• [x] I have checked that this issue has not already been reported.

  • [x] I have confirmed this bug exists on the latest version of pandas.

  • [x] (optional) I have confirmed this bug exists on the master branch of pandas.


Code Sample, a copy-pastable example

import pandas as pd

df = pd.DataFrame({"a": [1, 2, 1, 2], "b": [2, 1, 1, 2]})
g = df.groupby("a")

for aggfunc in ["unique", pd.unique, pd.Series.unique]:
    try:
        print(g.agg({"b": aggfunc}))
    except ValueError as e:
        print(f"{aggfunc!r} failed with {e!r}")

Running this script produces

        b
a        
1  [2, 1]
2  [1, 2]
<function unique at 0x7f6885cc7310> failed with ValueError('Must produce aggregated value')
<function Series.unique at 0x7f688369f8b0> failed with ValueError('Must produce aggregated value')

Problem description

When using "unique" str as the aggfunc parameter, internally it is interpreted as pd.Series.unique. I expect identical results when passing "unique" and pd.Series.unique, or pd.unique but they are not.

Output of pd.show_versions()

INSTALLED VERSIONS ------------------ commit : f904213ffcc36d3ae29c37ae28fbb1844a0769ab python : 3.9.1.final.0 python-bits : 64 OS : Linux OS-release : 5.10.11-arch1-1 Version : #1 SMP PREEMPT Wed, 27 Jan 2021 13:53:16 +0000 machine : x86_64 processor : byteorder : little LC_ALL : None LANG : en_US.UTF-8 LOCALE : en_US.UTF-8 pandas : 1.3.0.dev0+772.gf904213ffc numpy : 1.20.1 pytz : 2021.1 dateutil : 2.8.1 pip : 20.2.3 setuptools : 49.2.1 Cython : None pytest : None hypothesis : None sphinx : None blosc : None feather : None xlsxwriter : None lxml.etree : None html5lib : None pymysql : None psycopg2 : None jinja2 : None IPython : None pandas_datareader: None bs4 : None bottleneck : None fsspec : None fastparquet : None gcsfs : None matplotlib : None numexpr : None odfpy : None openpyxl : None pandas_gbq : None pyarrow : None pyxlsb : None s3fs : None scipy : None sqlalchemy : None tables : None tabulate : None xarray : None xlrd : None xlwt : None numba : None

Comment From: topper-123

Yes, I think the groupby with "unique" should fail also, because it doesn't aggregate.

Comment From: rhshadrach

I think this can be a useful op. I am in favor of treating the result of any provided function as if it were an aggregation - i.e. treat the result as if it were a scalar rather than try to infer if it is a scalar or not.

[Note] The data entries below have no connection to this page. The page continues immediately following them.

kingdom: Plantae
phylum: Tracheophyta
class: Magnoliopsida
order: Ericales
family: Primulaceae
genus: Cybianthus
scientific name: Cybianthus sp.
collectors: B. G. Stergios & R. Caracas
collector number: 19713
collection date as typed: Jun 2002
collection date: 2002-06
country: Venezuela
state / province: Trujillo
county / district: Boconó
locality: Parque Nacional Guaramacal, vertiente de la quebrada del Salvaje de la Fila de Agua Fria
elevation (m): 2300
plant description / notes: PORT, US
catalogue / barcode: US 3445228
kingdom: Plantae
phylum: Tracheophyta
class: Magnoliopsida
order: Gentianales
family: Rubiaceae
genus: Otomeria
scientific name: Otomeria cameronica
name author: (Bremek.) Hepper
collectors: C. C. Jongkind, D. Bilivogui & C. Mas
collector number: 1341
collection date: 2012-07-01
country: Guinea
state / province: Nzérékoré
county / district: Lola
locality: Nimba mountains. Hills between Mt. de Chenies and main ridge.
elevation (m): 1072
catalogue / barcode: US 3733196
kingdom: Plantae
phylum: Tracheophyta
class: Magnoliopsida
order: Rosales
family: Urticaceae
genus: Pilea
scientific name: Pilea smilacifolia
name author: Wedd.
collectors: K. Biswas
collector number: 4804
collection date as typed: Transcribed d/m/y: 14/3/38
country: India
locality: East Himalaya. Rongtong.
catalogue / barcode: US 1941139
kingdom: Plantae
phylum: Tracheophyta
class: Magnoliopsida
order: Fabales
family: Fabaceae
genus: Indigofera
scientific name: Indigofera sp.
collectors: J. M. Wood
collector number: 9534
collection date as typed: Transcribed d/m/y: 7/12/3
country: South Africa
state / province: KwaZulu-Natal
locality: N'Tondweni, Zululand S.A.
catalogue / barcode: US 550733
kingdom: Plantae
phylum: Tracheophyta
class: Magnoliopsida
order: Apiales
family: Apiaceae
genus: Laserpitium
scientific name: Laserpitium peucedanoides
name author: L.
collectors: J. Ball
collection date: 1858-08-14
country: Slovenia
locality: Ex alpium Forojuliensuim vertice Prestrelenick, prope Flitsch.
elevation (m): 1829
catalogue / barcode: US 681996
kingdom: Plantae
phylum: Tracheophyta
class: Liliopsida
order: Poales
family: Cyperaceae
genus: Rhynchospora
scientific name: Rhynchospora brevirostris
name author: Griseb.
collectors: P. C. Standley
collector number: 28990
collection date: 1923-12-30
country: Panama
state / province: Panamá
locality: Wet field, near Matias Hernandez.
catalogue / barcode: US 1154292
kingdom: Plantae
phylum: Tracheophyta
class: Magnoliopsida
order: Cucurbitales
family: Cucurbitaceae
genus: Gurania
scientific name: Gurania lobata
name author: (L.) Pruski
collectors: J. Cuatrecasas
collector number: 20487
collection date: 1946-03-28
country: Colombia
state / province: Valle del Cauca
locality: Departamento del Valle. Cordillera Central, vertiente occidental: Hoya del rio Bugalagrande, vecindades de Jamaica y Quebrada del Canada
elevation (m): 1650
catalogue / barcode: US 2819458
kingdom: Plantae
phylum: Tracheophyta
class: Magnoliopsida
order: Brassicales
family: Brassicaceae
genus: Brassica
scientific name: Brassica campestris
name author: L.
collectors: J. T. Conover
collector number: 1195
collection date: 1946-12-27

Related: #51445, #35725 (and others)

Comment From: topper-123

I expected it to give the grouped version of DataFrame.agg("unique"), i.e. in this case I'd expect the result to be:

   b
a
1  2
1  1
2  1
2  2

rather than:

a
1    [2, 1]
2    [1, 2]
Name: b, dtype: object

I.re. the grouping op to be different?

Comment From: rhshadrach

I think first and foremost, the result of agg with as_index=True should always be uniquely indexed by the groups. I think that's what it means for an operation to be an aggregation.

If we are to assume that (I'm still open to arguments to the contrary), then it seems to me that

a
1    [2, 1]
2    [1, 2]
Name: b, dtype: object

is a reasonable and useful result.

An interesting complication is that df.agg("unique") doesn't act on a column-by-column basis. Under the hood, we're calling np.unique with the default axis=None. pandas typically defaults to acting column-by-column whereas NumPy defaults to acting across all axes. So to get the "expected pandas default" (or, at least what I think it should be), you'd need to pass axis=1. However you can't currently pass axis=1 to the NumPy function because agg itself has an axis argument (xref: https://github.com/pandas-dev/pandas/issues/40112#issuecomment-1445240531). If you could, you'd get back a 2d NumPy array instead. All of this is making me wonder if we really should be passing things like this through to NumPy.